[Study text — start]
Meanwhile, not only is the auto age right now curious, in terms of its research, development, and change, but it is a revolution. It is significant. It is like the platinum age of auto development right now. It is not only the very unusual types of materials being used but it is also the technology. All of those things are in this global industry, which will be pumping in different brands, different vehicles, and different changes to our city streets and the way we move around in society.
One thing in the bill is that if a recall that has caused death, injury, collision, or damage, the minister, under a clause for new technologies, can give a waiver and carte blanche. That is astounding in this new age. We will have experimentation on our streets, experimentation with tonnes of steel and glass. It does not sound reasonable.
Mr. Speaker, I would like to speak to Bill . This government pursues the continual improvement of the Motor Vehicle Safety Act as part of its commitment to the safety of the Canadian public.
[Study text — finish]
[Given data — start]
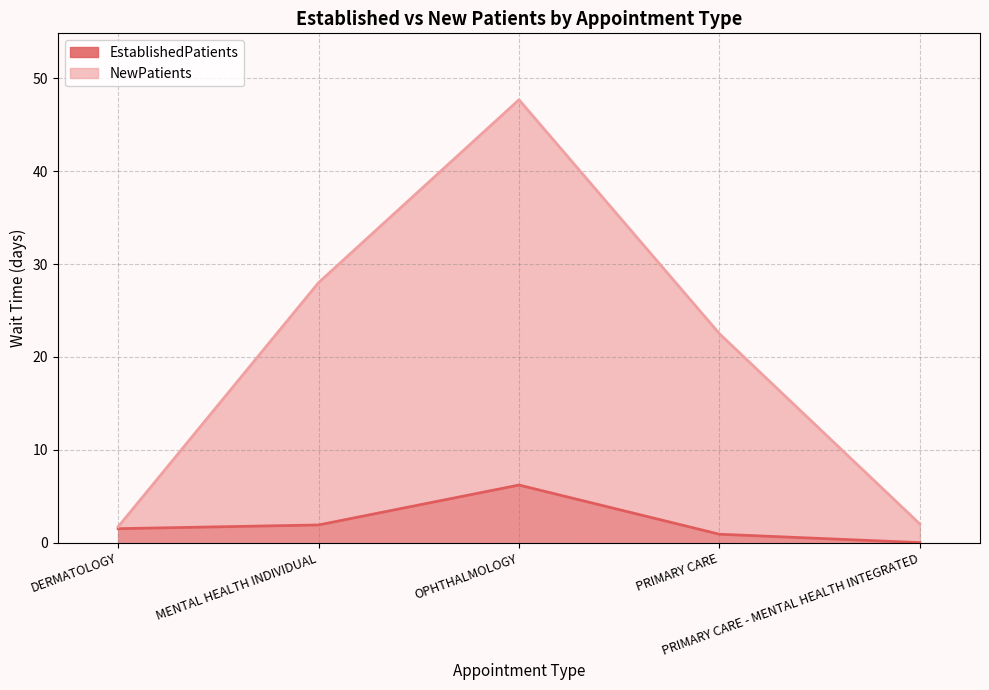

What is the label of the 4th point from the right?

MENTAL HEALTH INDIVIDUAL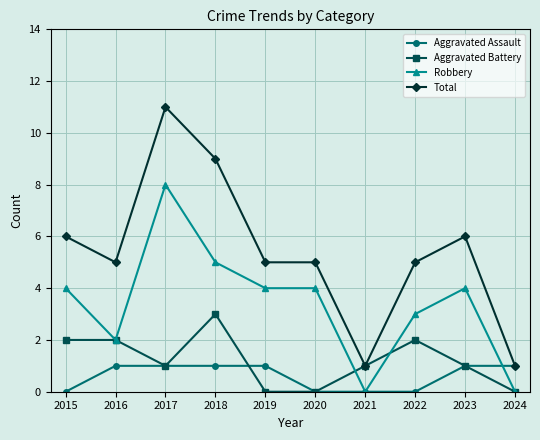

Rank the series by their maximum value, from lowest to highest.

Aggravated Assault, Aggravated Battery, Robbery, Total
[Given data — finish]
[Given data — start]
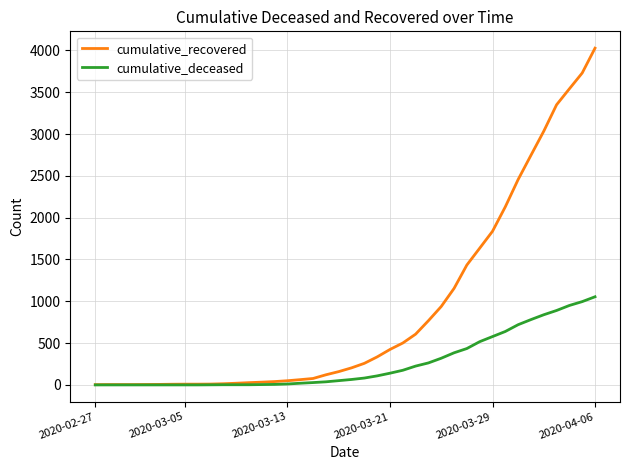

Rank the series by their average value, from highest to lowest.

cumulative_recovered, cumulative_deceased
[Given data — finish]
Instruction 1:
Do these statements agree with the vehicle safety excerpt? Answer yes or no for each, and quote the words from the excerpt that decide it.
(a) The speaker likens the present period to the platinum age of auto development.
(b) The speaker finds experimentation on city streets reasonable.
(c) The government pursues continual improvement of the Motor Vehicle Safety Act.
Instruction 2:
What harms does the vehicle safety excerpt list as possible results of a recall?
Instruction 3:
Rewrite the vehicle safety excerpt starting at "Mr. Speaker, I" and ending at "the Canadian public.", with "continual improvement" replaced by "ongoing improvement".
The material comes from a separate source.

Worked solution 1:
(a) Yes: "It is like the platinum age of auto development right now."
(b) No: "It does not sound reasonable."
(c) Yes: "This government pursues the continual improvement of the Motor Vehicle Safety Act as part of its commitment to the safety of the Canadian public."

Worked solution 2:
death, injury, collision, damage

Worked solution 3:
Mr. Speaker, I would like to speak to Bill . This government pursues the ongoing improvement of the Motor Vehicle Safety Act as part of its commitment to the safety of the Canadian public.